Der Anfang ist immer der schwierigste Teil im Leben, aber Ralfs "nicht denken, einfach machen"-Einstellung machte die ersten Schritte einfacher. Die wahre Herausforderung bestand darin, den Fortschritt aufrechtzuerhalten. Ich musste viele neue Fähigkeiten erlernen: wie man eine Feile benutzt, wie man einen mechanischen Messschieber liest, wie man eine Verbindung lötet. Darüber hinaus gab es das spezialisierte Rahmenbau-Wissen: Rohrtypen verstehen, ihre Wandstärken und die spezifischen Standards, die erforderlich sind, um den Rahmen mit all seinen Komponenten auszustatten. Es war manchmal überwältigend, aber Ralfs Expertise führte mich durch. Oft waren unsere produktivsten Sitzungen spät in der Nacht, mit einem Bier in der Hand, durch Erschöpfung kämpfend und Freude am Handwerk findend.

Auf dem Weg wurde ich von einem anderen Rahmenbau-Anfänger begleitet, Pietro – einem italienischen Kameramann. Was als Solo-Unterfangen begann, verwandelte sich bald in eine Mini-Lehre, bei der Pietro und ich regelmäßige Pilgerfahrten zu Ralfs Werkstatt unternahmen. Mit jedem Besuch erweiterten wir unser wachsendes Wissen, entwickelten unsere Kompetenz und setzten langsam etwas zusammen, das anfing, einem Hardtail-Mountainbike zu ähneln.

Als die Monate vergingen, begann das Projekt Gestalt anzunehmen, sowohl im wörtlichen als auch im übertragenen Sinne. Was als Stapel von Stahlrohren begann, verwandelte sich nun in den Mountainbike-Rahmen, den ich mir vorgestellt hatte. Jede nächtliche Sitzung in der Werkstatt, egal wie viele Fehler gemacht wurden, brachte ein tieferes Gefühl der Zufriedenheit. Die Rohmaterialien entwickelten sich zu etwas, das sich wahrhaft mein anfühlte auf eine Weise, wie es kein gekauftes Fahrrad jemals könnte.

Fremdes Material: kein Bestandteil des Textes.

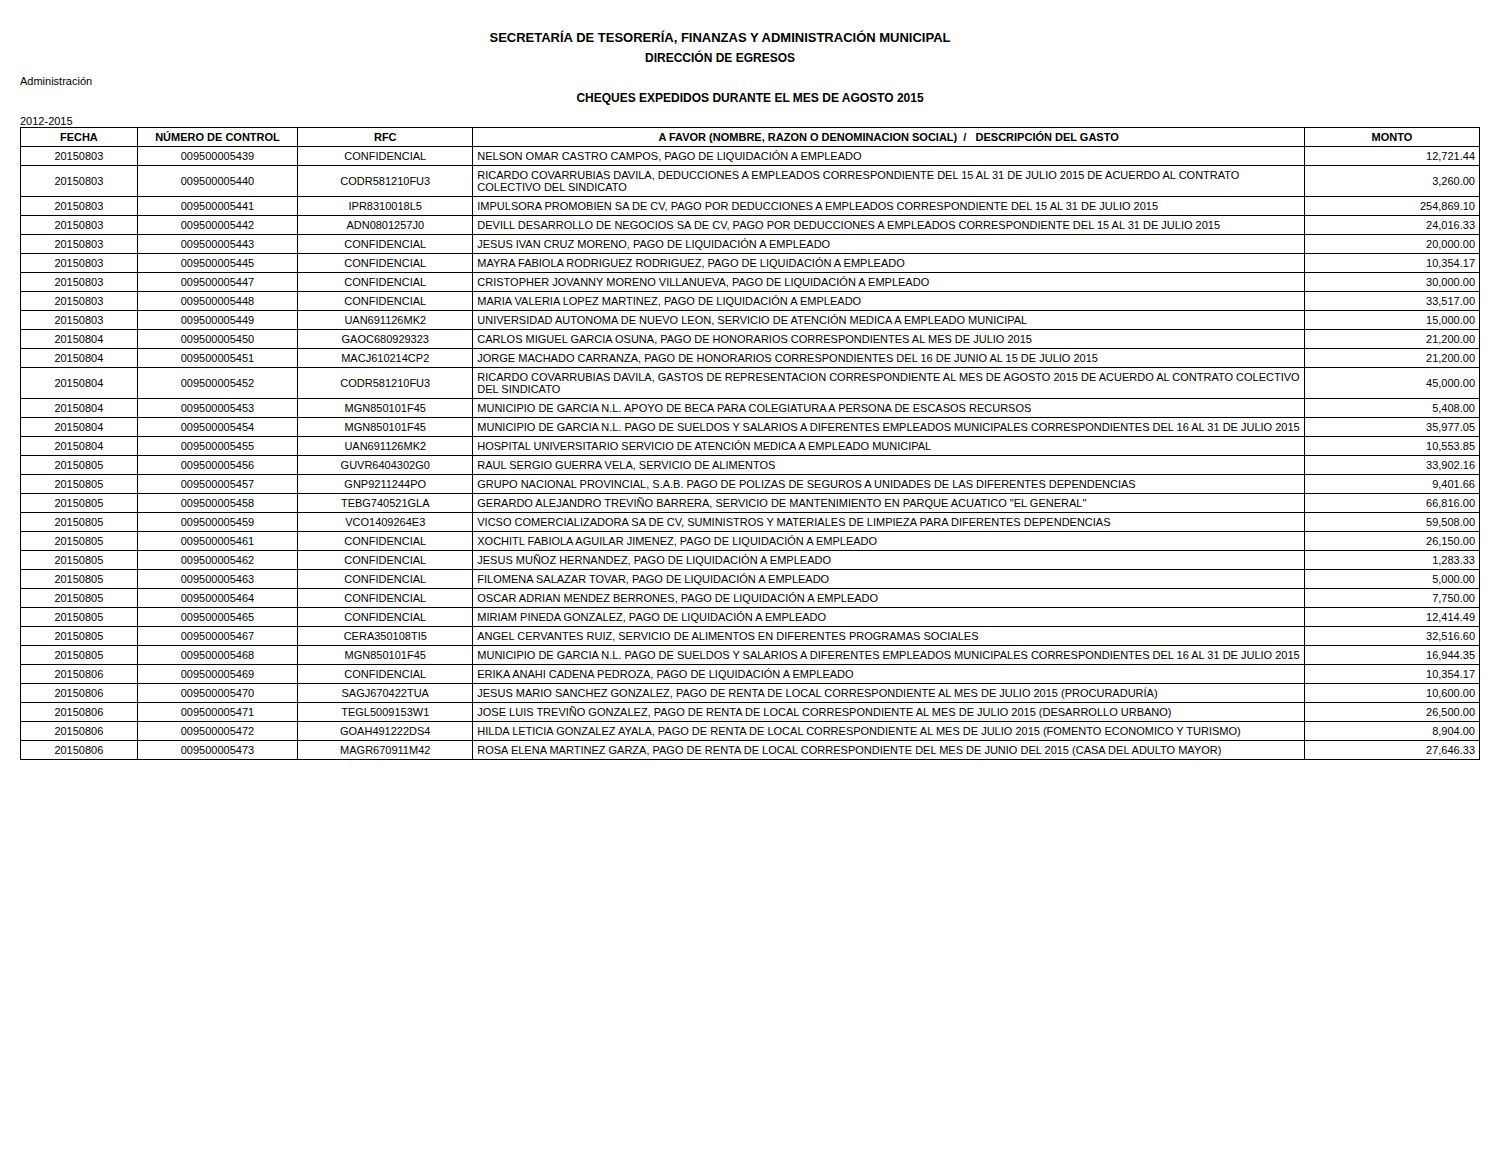SECRETARÍA DE TESORERÍA, FINANZAS Y ADMINISTRACIÓN MUNICIPAL
DIRECCIÓN DE EGRESOS
Administración
CHEQUES EXPEDIDOS DURANTE EL MES DE AGOSTO 2015
2012-2015
| FECHA | NÚMERO DE CONTROL | RFC | A FAVOR (NOMBRE, RAZON O DENOMINACION SOCIAL) / DESCRIPCIÓN DEL GASTO | MONTO |
| --- | --- | --- | --- | --- |
| 20150803 | 009500005439 | CONFIDENCIAL | NELSON OMAR CASTRO CAMPOS, PAGO DE LIQUIDACIÓN A EMPLEADO | 12,721.44 |
| 20150803 | 009500005440 | CODR581210FU3 | RICARDO COVARRUBIAS DAVILA, DEDUCCIONES A EMPLEADOS CORRESPONDIENTE DEL 15 AL 31 DE JULIO 2015 DE ACUERDO AL CONTRATO COLECTIVO DEL SINDICATO | 3,260.00 |
| 20150803 | 009500005441 | IPR8310018L5 | IMPULSORA PROMOBIEN SA DE CV, PAGO POR DEDUCCIONES A EMPLEADOS CORRESPONDIENTE DEL 15 AL 31 DE JULIO 2015 | 254,869.10 |
| 20150803 | 009500005442 | ADN0801257J0 | DEVILL DESARROLLO DE NEGOCIOS SA DE CV, PAGO POR DEDUCCIONES A EMPLEADOS CORRESPONDIENTE DEL 15 AL 31 DE JULIO 2015 | 24,016.33 |
| 20150803 | 009500005443 | CONFIDENCIAL | JESUS IVAN CRUZ MORENO, PAGO DE LIQUIDACIÓN A EMPLEADO | 20,000.00 |
| 20150803 | 009500005445 | CONFIDENCIAL | MAYRA FABIOLA RODRIGUEZ RODRIGUEZ, PAGO DE LIQUIDACIÓN A EMPLEADO | 10,354.17 |
| 20150803 | 009500005447 | CONFIDENCIAL | CRISTOPHER JOVANNY MORENO VILLANUEVA, PAGO DE LIQUIDACIÓN A EMPLEADO | 30,000.00 |
| 20150803 | 009500005448 | CONFIDENCIAL | MARIA VALERIA LOPEZ MARTINEZ, PAGO DE LIQUIDACIÓN A EMPLEADO | 33,517.00 |
| 20150803 | 009500005449 | UAN691126MK2 | UNIVERSIDAD AUTONOMA DE NUEVO LEON, SERVICIO DE ATENCIÓN MEDICA A EMPLEADO MUNICIPAL | 15,000.00 |
| 20150804 | 009500005450 | GAOC680929323 | CARLOS MIGUEL GARCIA OSUNA, PAGO DE HONORARIOS CORRESPONDIENTES AL MES DE JULIO 2015 | 21,200.00 |
| 20150804 | 009500005451 | MACJ610214CP2 | JORGE MACHADO CARRANZA, PAGO DE HONORARIOS CORRESPONDIENTES DEL 16 DE JUNIO AL 15 DE JULIO 2015 | 21,200.00 |
| 20150804 | 009500005452 | CODR581210FU3 | RICARDO COVARRUBIAS DAVILA, GASTOS DE REPRESENTACION CORRESPONDIENTE AL MES DE AGOSTO 2015 DE ACUERDO AL CONTRATO COLECTIVO DEL SINDICATO | 45,000.00 |
| 20150804 | 009500005453 | MGN850101F45 | MUNICIPIO DE GARCIA N.L. APOYO DE BECA PARA COLEGIATURA A PERSONA DE ESCASOS RECURSOS | 5,408.00 |
| 20150804 | 009500005454 | MGN850101F45 | MUNICIPIO DE GARCIA N.L. PAGO DE SUELDOS Y SALARIOS A DIFERENTES EMPLEADOS MUNICIPALES CORRESPONDIENTES DEL 16 AL 31 DE JULIO 2015 | 35,977.05 |
| 20150804 | 009500005455 | UAN691126MK2 | HOSPITAL UNIVERSITARIO SERVICIO DE ATENCIÓN MEDICA A EMPLEADO MUNICIPAL | 10,553.85 |
| 20150805 | 009500005456 | GUVR6404302G0 | RAUL SERGIO GUERRA VELA, SERVICIO DE ALIMENTOS | 33,902.16 |
| 20150805 | 009500005457 | GNP9211244PO | GRUPO NACIONAL PROVINCIAL, S.A.B. PAGO DE POLIZAS DE SEGUROS A UNIDADES DE LAS DIFERENTES DEPENDENCIAS | 9,401.66 |
| 20150805 | 009500005458 | TEBG740521GLA | GERARDO ALEJANDRO TREVIÑO BARRERA, SERVICIO DE MANTENIMIENTO EN PARQUE ACUATICO "EL GENERAL" | 66,816.00 |
| 20150805 | 009500005459 | VCO1409264E3 | VICSO COMERCIALIZADORA SA DE CV, SUMINISTROS Y MATERIALES DE LIMPIEZA PARA DIFERENTES DEPENDENCIAS | 59,508.00 |
| 20150805 | 009500005461 | CONFIDENCIAL | XOCHITL FABIOLA AGUILAR JIMENEZ, PAGO DE LIQUIDACIÓN A EMPLEADO | 26,150.00 |
| 20150805 | 009500005462 | CONFIDENCIAL | JESUS MUÑOZ HERNANDEZ, PAGO DE LIQUIDACIÓN A EMPLEADO | 1,283.33 |
| 20150805 | 009500005463 | CONFIDENCIAL | FILOMENA SALAZAR TOVAR, PAGO DE LIQUIDACIÓN A EMPLEADO | 5,000.00 |
| 20150805 | 009500005464 | CONFIDENCIAL | OSCAR ADRIAN MENDEZ BERRONES, PAGO DE LIQUIDACIÓN A EMPLEADO | 7,750.00 |
| 20150805 | 009500005465 | CONFIDENCIAL | MIRIAM PINEDA GONZALEZ, PAGO DE LIQUIDACIÓN A EMPLEADO | 12,414.49 |
| 20150805 | 009500005467 | CERA350108TI5 | ANGEL CERVANTES RUIZ, SERVICIO DE ALIMENTOS EN DIFERENTES PROGRAMAS SOCIALES | 32,516.60 |
| 20150805 | 009500005468 | MGN850101F45 | MUNICIPIO DE GARCIA N.L. PAGO DE SUELDOS Y SALARIOS A DIFERENTES EMPLEADOS MUNICIPALES CORRESPONDIENTES DEL 16 AL 31 DE JULIO 2015 | 16,944.35 |
| 20150806 | 009500005469 | CONFIDENCIAL | ERIKA ANAHI CADENA PEDROZA, PAGO DE LIQUIDACIÓN A EMPLEADO | 10,354.17 |
| 20150806 | 009500005470 | SAGJ670422TUA | JESUS MARIO SANCHEZ GONZALEZ, PAGO DE RENTA DE LOCAL CORRESPONDIENTE AL MES DE JULIO 2015 (PROCURADURÍA) | 10,600.00 |
| 20150806 | 009500005471 | TEGL5009153W1 | JOSE LUIS TREVIÑO GONZALEZ, PAGO DE RENTA DE LOCAL CORRESPONDIENTE AL MES DE JULIO 2015 (DESARROLLO URBANO) | 26,500.00 |
| 20150806 | 009500005472 | GOAH491222DS4 | HILDA LETICIA GONZALEZ AYALA, PAGO DE RENTA DE LOCAL CORRESPONDIENTE AL MES DE JULIO 2015 (FOMENTO ECONOMICO Y TURISMO) | 8,904.00 |
| 20150806 | 009500005473 | MAGR670911M42 | ROSA ELENA MARTINEZ GARZA, PAGO DE RENTA DE LOCAL CORRESPONDIENTE DEL MES DE JUNIO DEL 2015 (CASA DEL ADULTO MAYOR) | 27,646.33 |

Ehe ich mich versah, wurden die Rohre mehr als nur Rohre. Sie hatten sich in ein Vorderdreieck, ein Hinterdreieck, Sitzstreben und Kettenstreben verwandelt – alles fügte sich zu einem zusammenhängenden Ganzen zusammen. Ich hatte etwas gebaut. Jede Kurve, jede Verbindung, jeder Zentimeter des Rahmens erinnerte mich an die Stunden harter Arbeit, die Momente des Zweifels und die Zufriedenheit, durch Tun zu lernen.

Als der Bau sich der Fertigstellung näherte, gab es noch Details zu beachten: der Lack, die Komponenten und die endgültige Abstimmung. Aber die Essenz des Projekts war vollständig. Was mit Ralfs einfachem Satz "Nicht denken, einfach machen" begann, war zu etwas weitaus Bedeutenderem geworden. Es war nicht nur ein Fahrrad – es war eine Erfahrung, die mich lehrte, Unvollkommenheit zu akzeptieren, geduldig zu sein und Freude am Schaffensprozess zu finden.

Die erste Fahrt stand noch bevor, aber in vielerlei Hinsicht hatte die wahre Reise bereits begonnen. Sie begann in den ruhigen Stunden der Werkstatt, mit dem Summen der Maschinen, dem Klirren der Werkzeuge und dem gemeinsamen Lachen mit Freunden. Und das, wurde mir klar, war erst der Anfang vieler weiterer Kilometer, die vor mir lagen.